Body or hand keypoint data -
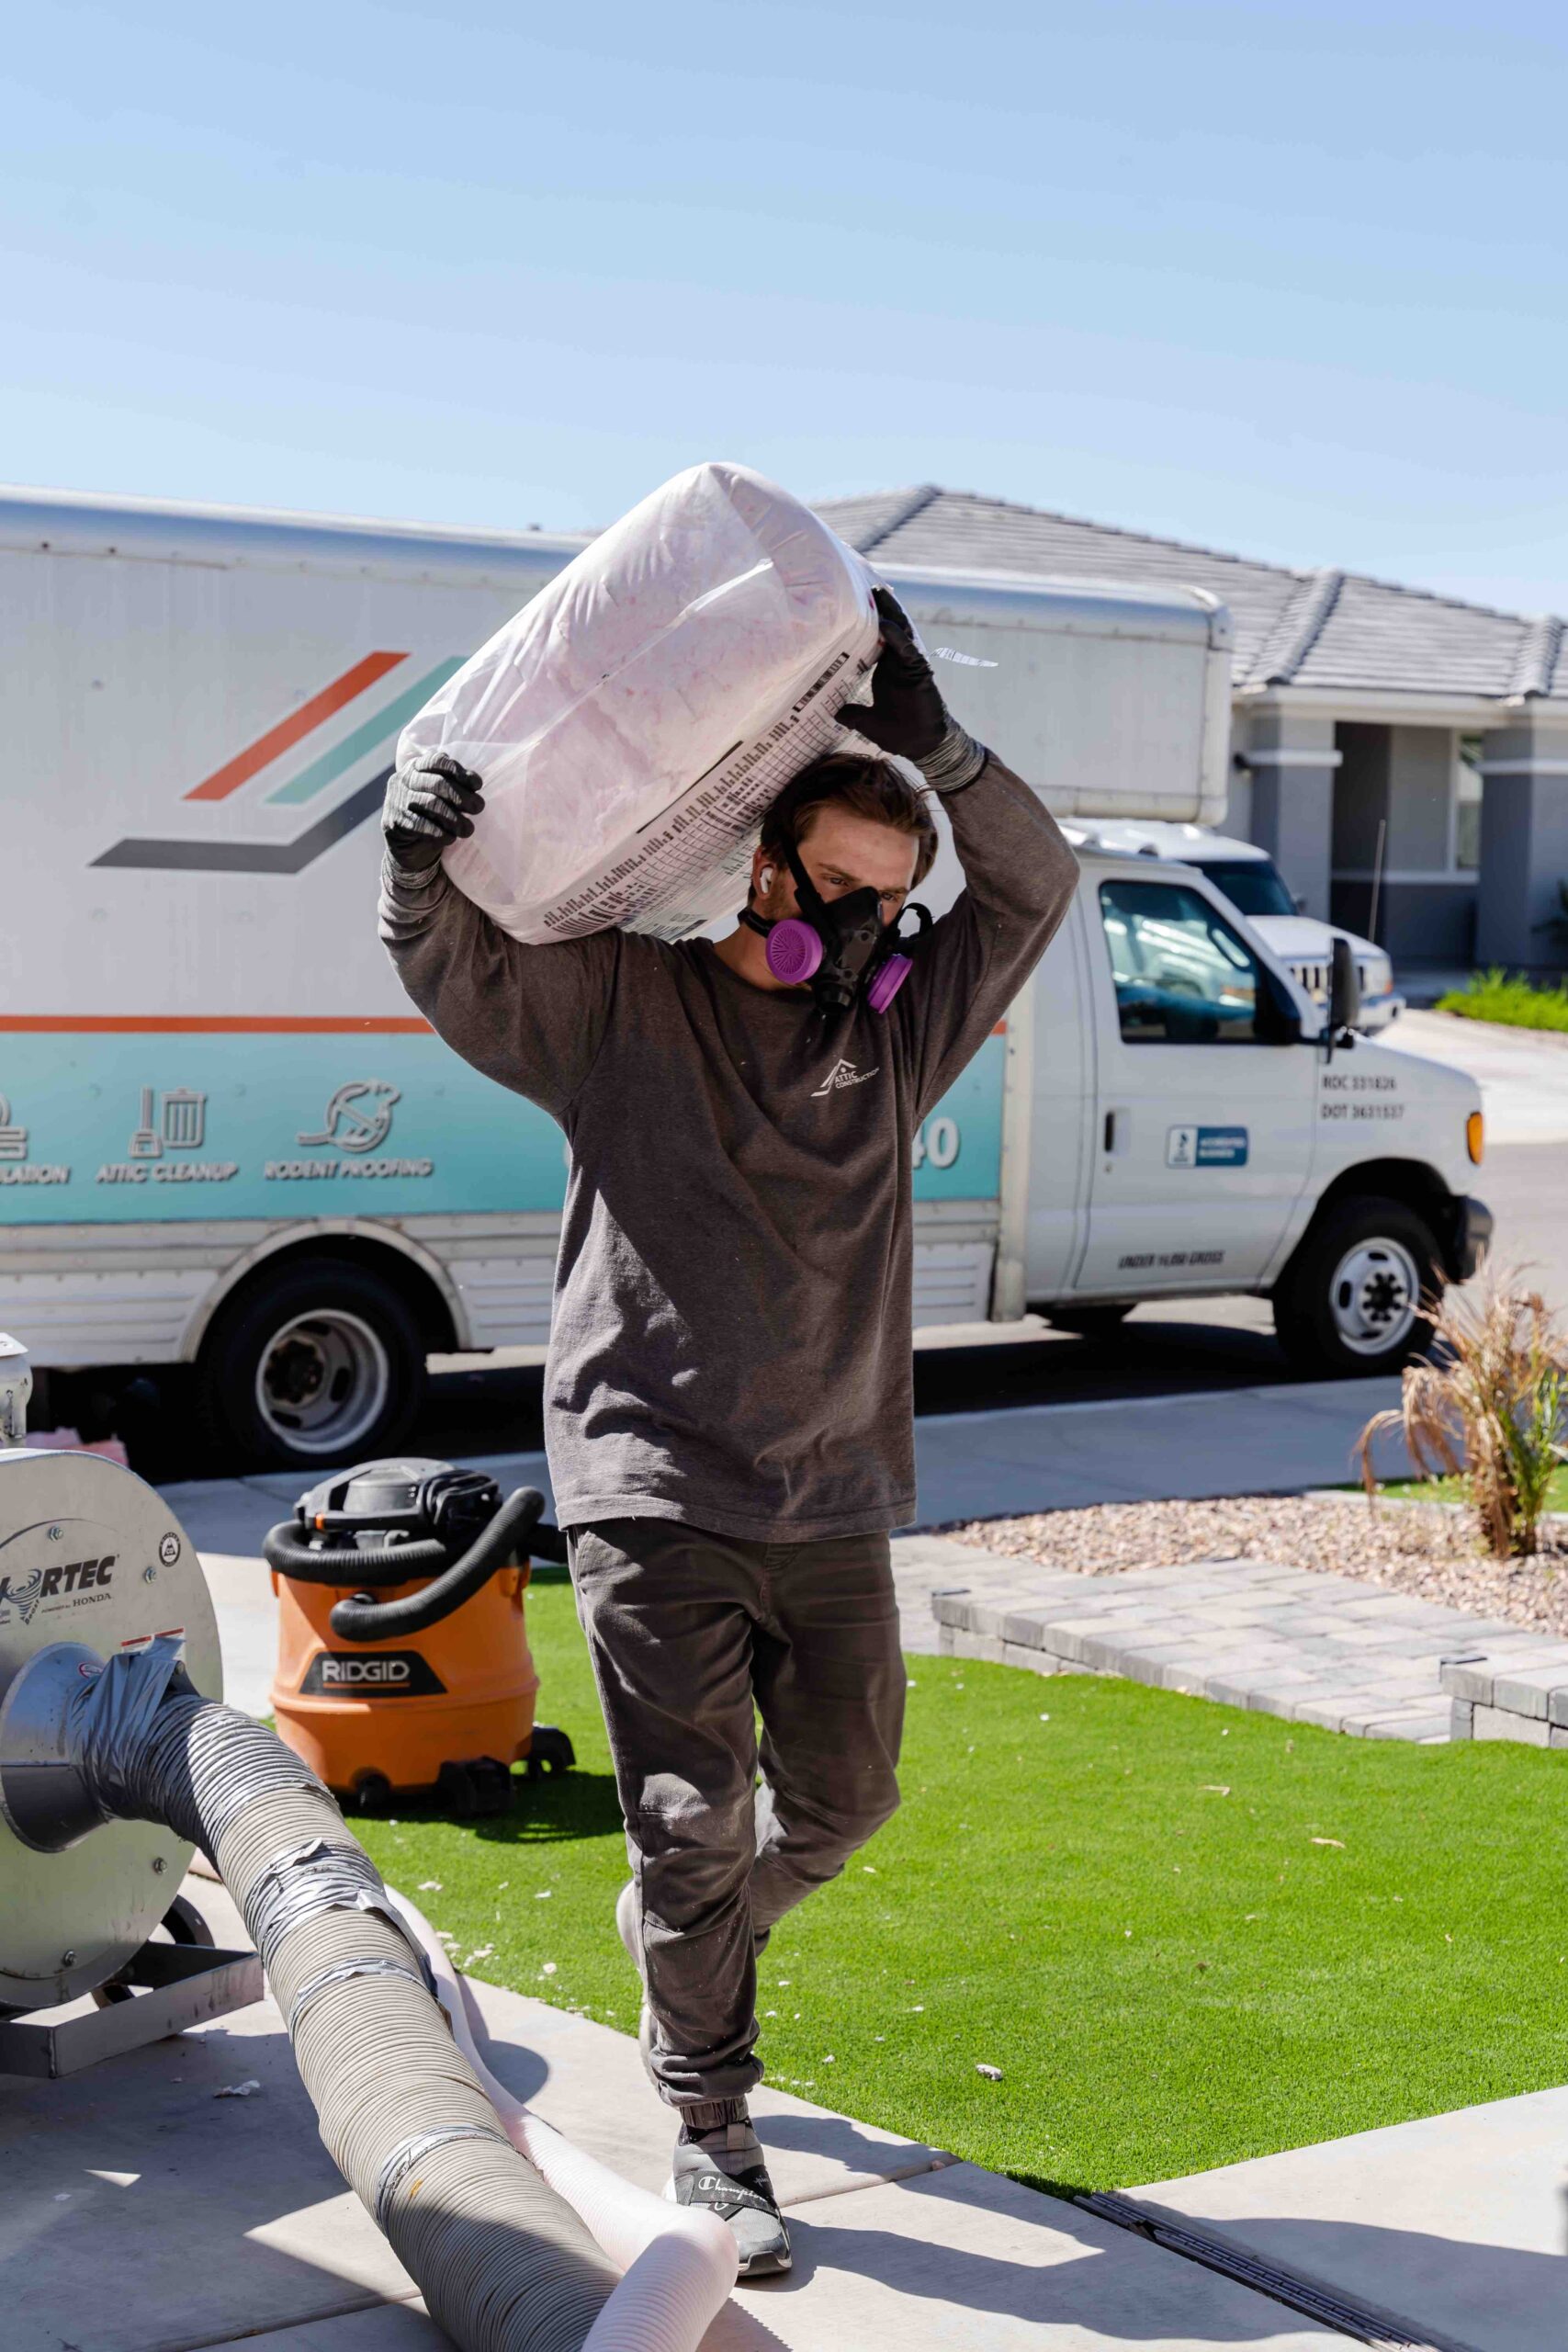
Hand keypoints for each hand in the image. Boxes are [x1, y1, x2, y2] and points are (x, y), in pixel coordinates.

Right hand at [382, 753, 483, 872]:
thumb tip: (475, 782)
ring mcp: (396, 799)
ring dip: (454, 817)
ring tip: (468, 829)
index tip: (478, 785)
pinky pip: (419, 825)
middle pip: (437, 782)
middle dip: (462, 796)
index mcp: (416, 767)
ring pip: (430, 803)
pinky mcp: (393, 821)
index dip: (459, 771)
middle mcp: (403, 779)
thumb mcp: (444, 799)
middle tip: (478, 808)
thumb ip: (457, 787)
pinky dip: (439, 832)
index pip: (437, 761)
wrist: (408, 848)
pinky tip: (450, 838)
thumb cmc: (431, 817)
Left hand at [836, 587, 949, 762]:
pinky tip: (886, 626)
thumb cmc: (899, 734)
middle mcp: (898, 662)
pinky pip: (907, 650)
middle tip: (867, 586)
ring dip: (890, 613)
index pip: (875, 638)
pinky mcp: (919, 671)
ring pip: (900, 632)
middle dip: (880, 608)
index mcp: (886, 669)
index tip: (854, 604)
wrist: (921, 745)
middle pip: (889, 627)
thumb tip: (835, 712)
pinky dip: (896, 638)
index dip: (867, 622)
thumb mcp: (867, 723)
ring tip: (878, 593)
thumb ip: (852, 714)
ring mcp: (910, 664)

---

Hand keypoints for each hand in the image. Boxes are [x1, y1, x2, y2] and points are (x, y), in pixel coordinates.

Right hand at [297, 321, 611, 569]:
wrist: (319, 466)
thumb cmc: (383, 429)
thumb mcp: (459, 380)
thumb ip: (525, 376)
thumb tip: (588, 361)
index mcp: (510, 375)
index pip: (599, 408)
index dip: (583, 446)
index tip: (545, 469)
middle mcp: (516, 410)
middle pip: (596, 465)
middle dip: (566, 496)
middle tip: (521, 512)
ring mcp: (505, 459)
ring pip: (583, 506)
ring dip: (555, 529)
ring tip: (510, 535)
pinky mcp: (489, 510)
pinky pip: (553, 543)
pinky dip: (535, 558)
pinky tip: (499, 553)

Work order - Return every line from the records above that holds the word "index".

Answer section -
index tip: (478, 785)
index mcp: (416, 767)
index dip: (459, 771)
index pip: (437, 761)
index pip: (875, 638)
index mcp: (886, 669)
index tip: (854, 604)
index dip: (867, 622)
index mcp: (510, 375)
index pip: (599, 408)
index dip: (583, 446)
index tip: (545, 469)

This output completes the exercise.